Regardless of which side of the aisle you belong, there is no question you have heard of the issue of income inequality in the United States. The disparity between wealth and income growth for the top 20 percent of income earners and the bottom 80 percent became very pronounced–and highly politicized–following the recession that began in 2008. While many disagree about the cause of the income gap, I believe that the issue stems from major institutionalized issues within our government. If these larger issues are not fixed, we cannot even begin to tackle the growing disparity of the income gap or focus on the future economic development of the United States.
Figures are thrown all over the place: the top 1 percent (a phrase popularized by the Occupy Wall Street movement) earns a fifth of the income in the United States and received the most income growth since the 1970s; the average CEO makes 400 times what the average worker makes. These are incredibly startling facts. According to the World Bank, which led a report on income and wealth inequality throughout the world, the United States is currently more inequitable than every other developed country in the world, along with developing countries Brazil, Rwanda, and Uganda, among others.
President Barack Obama cited some of these figures in his State of the Union address and characterized inequality as one of the most pressing issues for his presidency. The use of inequality as a means of generating political support, both by Obama and other groups such as the occupy movement, is a bit of a misinterpretation–it only offers a small glimpse of the larger issues facing the country.
During the time period that inequality skyrocketed in the United States, social mobility–the ability for an individual to change their socioeconomic status–did not actually worsen. According to studies published by Harvard and UC Berkeley, social mobility has always been relatively slow. Many politicians want to return the economy to that of yester-year, but in reality the halcyon days they refer to are not much different from our own time.
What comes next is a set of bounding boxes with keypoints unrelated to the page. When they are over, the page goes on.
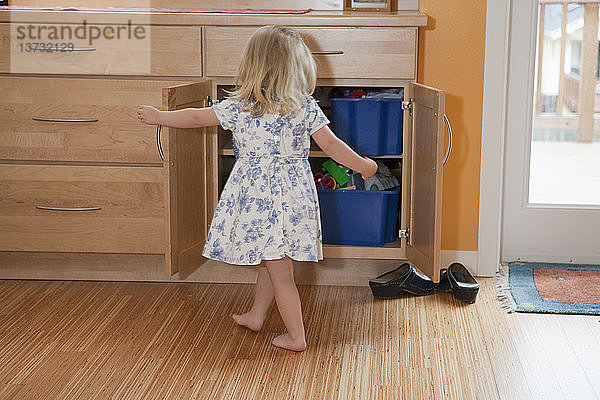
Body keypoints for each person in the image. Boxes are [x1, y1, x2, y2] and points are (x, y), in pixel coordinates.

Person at [137, 25, 378, 352]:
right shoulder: (304, 107)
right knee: (272, 260)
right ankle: (256, 315)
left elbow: (195, 118)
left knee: (280, 271)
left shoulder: (243, 107)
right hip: (290, 201)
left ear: (252, 65)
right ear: (299, 67)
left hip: (260, 201)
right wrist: (363, 166)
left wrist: (160, 116)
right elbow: (333, 147)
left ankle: (296, 336)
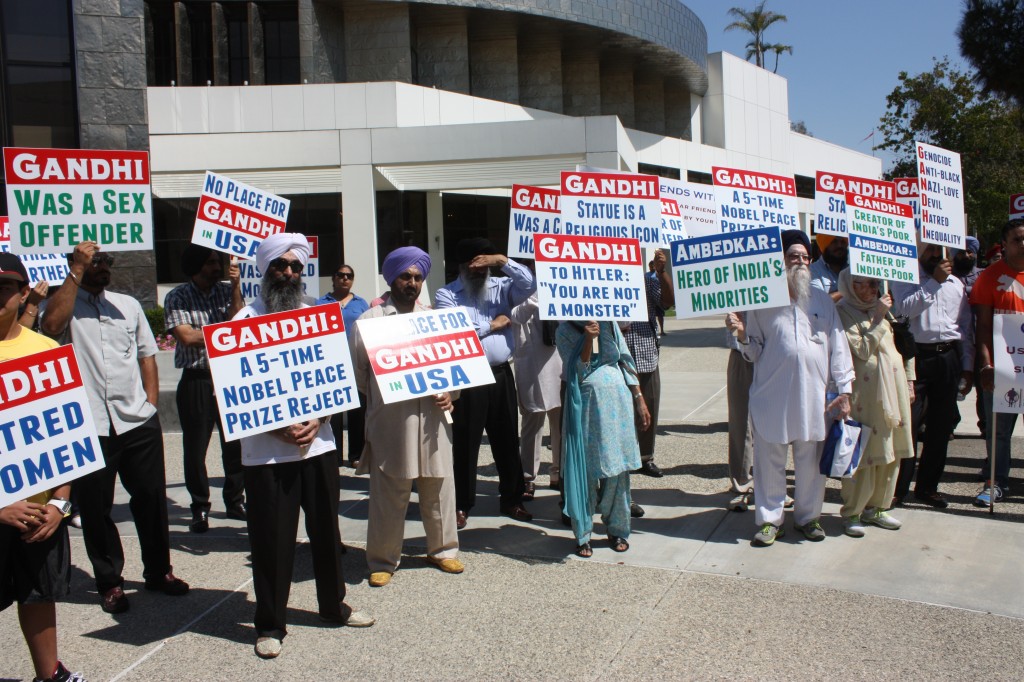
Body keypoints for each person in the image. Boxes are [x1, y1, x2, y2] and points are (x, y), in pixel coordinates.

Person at [234, 233, 374, 658]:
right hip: (266, 452)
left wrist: (321, 419)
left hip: (318, 444)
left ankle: (333, 606)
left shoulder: (319, 315)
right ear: (266, 270)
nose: (289, 273)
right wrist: (277, 429)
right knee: (272, 538)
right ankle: (270, 624)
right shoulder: (244, 321)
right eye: (281, 266)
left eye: (296, 267)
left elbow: (338, 380)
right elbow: (236, 392)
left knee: (326, 532)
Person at [40, 241, 188, 614]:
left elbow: (146, 357)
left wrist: (150, 407)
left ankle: (159, 572)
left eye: (107, 261)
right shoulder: (63, 307)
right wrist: (76, 270)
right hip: (90, 424)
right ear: (78, 263)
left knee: (151, 501)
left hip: (136, 421)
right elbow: (51, 327)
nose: (103, 267)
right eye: (95, 261)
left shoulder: (128, 305)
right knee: (95, 508)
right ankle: (110, 581)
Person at [726, 229, 853, 546]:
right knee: (770, 460)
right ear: (781, 261)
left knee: (811, 462)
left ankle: (809, 518)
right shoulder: (762, 301)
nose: (800, 262)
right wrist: (741, 333)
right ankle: (770, 520)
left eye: (805, 257)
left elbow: (838, 347)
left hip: (814, 398)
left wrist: (845, 391)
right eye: (793, 256)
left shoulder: (823, 301)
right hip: (772, 396)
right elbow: (752, 351)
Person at [353, 247, 463, 587]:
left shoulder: (434, 318)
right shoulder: (370, 322)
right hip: (392, 421)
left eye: (417, 277)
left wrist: (450, 393)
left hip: (433, 419)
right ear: (392, 278)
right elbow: (360, 374)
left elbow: (454, 370)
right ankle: (383, 559)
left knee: (439, 485)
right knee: (390, 490)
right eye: (406, 276)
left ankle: (443, 549)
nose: (412, 282)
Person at [0, 254, 85, 682]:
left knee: (39, 595)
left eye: (3, 288)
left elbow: (65, 438)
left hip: (39, 511)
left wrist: (60, 504)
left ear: (22, 294)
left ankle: (49, 673)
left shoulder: (46, 350)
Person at [435, 238, 536, 528]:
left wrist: (501, 261)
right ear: (462, 266)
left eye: (484, 263)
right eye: (474, 264)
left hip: (500, 374)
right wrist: (492, 325)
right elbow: (455, 333)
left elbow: (529, 285)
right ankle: (461, 504)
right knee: (465, 443)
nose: (479, 270)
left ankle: (512, 499)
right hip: (467, 376)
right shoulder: (448, 294)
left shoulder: (502, 287)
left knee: (506, 438)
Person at [164, 245, 246, 534]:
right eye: (211, 262)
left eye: (218, 262)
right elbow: (187, 337)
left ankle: (235, 500)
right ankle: (200, 505)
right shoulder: (178, 296)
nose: (217, 267)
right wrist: (226, 335)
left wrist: (236, 286)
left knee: (235, 444)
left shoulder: (226, 291)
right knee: (196, 448)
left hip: (228, 376)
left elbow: (239, 320)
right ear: (197, 266)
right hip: (197, 379)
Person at [891, 241, 974, 509]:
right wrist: (933, 284)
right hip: (916, 356)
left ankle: (928, 487)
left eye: (940, 250)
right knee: (909, 425)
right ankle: (898, 488)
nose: (936, 255)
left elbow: (964, 328)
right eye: (930, 250)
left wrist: (967, 366)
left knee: (941, 426)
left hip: (948, 357)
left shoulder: (957, 284)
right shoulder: (905, 277)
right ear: (919, 251)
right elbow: (903, 311)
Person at [557, 320, 650, 557]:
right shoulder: (564, 331)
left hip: (617, 404)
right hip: (586, 405)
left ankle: (618, 528)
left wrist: (638, 397)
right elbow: (577, 369)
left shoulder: (609, 323)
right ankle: (583, 533)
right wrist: (588, 339)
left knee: (617, 471)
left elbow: (625, 360)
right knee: (585, 471)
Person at [835, 270, 914, 537]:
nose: (872, 288)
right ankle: (853, 511)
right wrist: (879, 318)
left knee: (890, 449)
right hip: (864, 395)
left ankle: (878, 507)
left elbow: (901, 347)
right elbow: (861, 349)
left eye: (874, 283)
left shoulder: (883, 309)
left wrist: (910, 380)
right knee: (863, 452)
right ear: (850, 285)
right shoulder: (844, 311)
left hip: (893, 391)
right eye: (865, 283)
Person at [972, 219, 1024, 506]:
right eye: (1017, 239)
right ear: (1005, 243)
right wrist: (986, 366)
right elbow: (981, 327)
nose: (1023, 243)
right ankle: (997, 483)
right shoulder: (989, 277)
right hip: (1003, 370)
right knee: (999, 433)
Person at [621, 248, 673, 478]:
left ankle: (645, 457)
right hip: (615, 355)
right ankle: (622, 456)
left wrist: (661, 272)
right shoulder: (602, 283)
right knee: (620, 408)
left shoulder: (647, 280)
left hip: (645, 353)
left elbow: (668, 302)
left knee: (649, 403)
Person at [316, 264, 370, 467]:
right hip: (331, 364)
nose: (345, 279)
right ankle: (334, 455)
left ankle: (356, 455)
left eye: (349, 276)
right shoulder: (321, 303)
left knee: (358, 413)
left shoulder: (361, 303)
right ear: (334, 278)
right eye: (341, 275)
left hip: (355, 364)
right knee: (334, 414)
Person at [511, 292, 563, 494]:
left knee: (560, 426)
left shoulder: (561, 287)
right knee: (532, 425)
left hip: (560, 363)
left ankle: (558, 474)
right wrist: (536, 295)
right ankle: (528, 476)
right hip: (532, 367)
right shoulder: (521, 288)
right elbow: (516, 315)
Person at [724, 313, 754, 510]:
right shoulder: (734, 286)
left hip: (773, 354)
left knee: (775, 424)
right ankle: (742, 483)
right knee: (741, 422)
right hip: (740, 354)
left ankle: (773, 485)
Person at [809, 234, 849, 301]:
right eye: (834, 242)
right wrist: (849, 291)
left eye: (843, 242)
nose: (839, 245)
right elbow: (819, 301)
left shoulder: (853, 270)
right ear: (824, 246)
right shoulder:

Income inequality is absolutely a pressing issue in this country, but it is not causally related to many of the problems that we face. What has to be kept in mind is what the end goal that the United States is trying to achieve economically. Things like economic competitiveness and long-term solvency are not going to be accomplished by targeting income and wealth inequality. If we were to solve some of the problems that are at the heart of those issues, such as social mobility and equal opportunity, then inequality would be significantly mitigated.
It would be impossible and inefficient to have a completely equitable and fair country, but the role of the government is to help improve the inherent state of unfairness that exists. Nevertheless, if this administration is going to try to tackle the issue, larger and more institutionally ingrained problems need to be addressed–income inequality by itself is nothing more than a by-product of these larger issues, and solely focusing on it is not going to achieve the goals of Obama’s administration.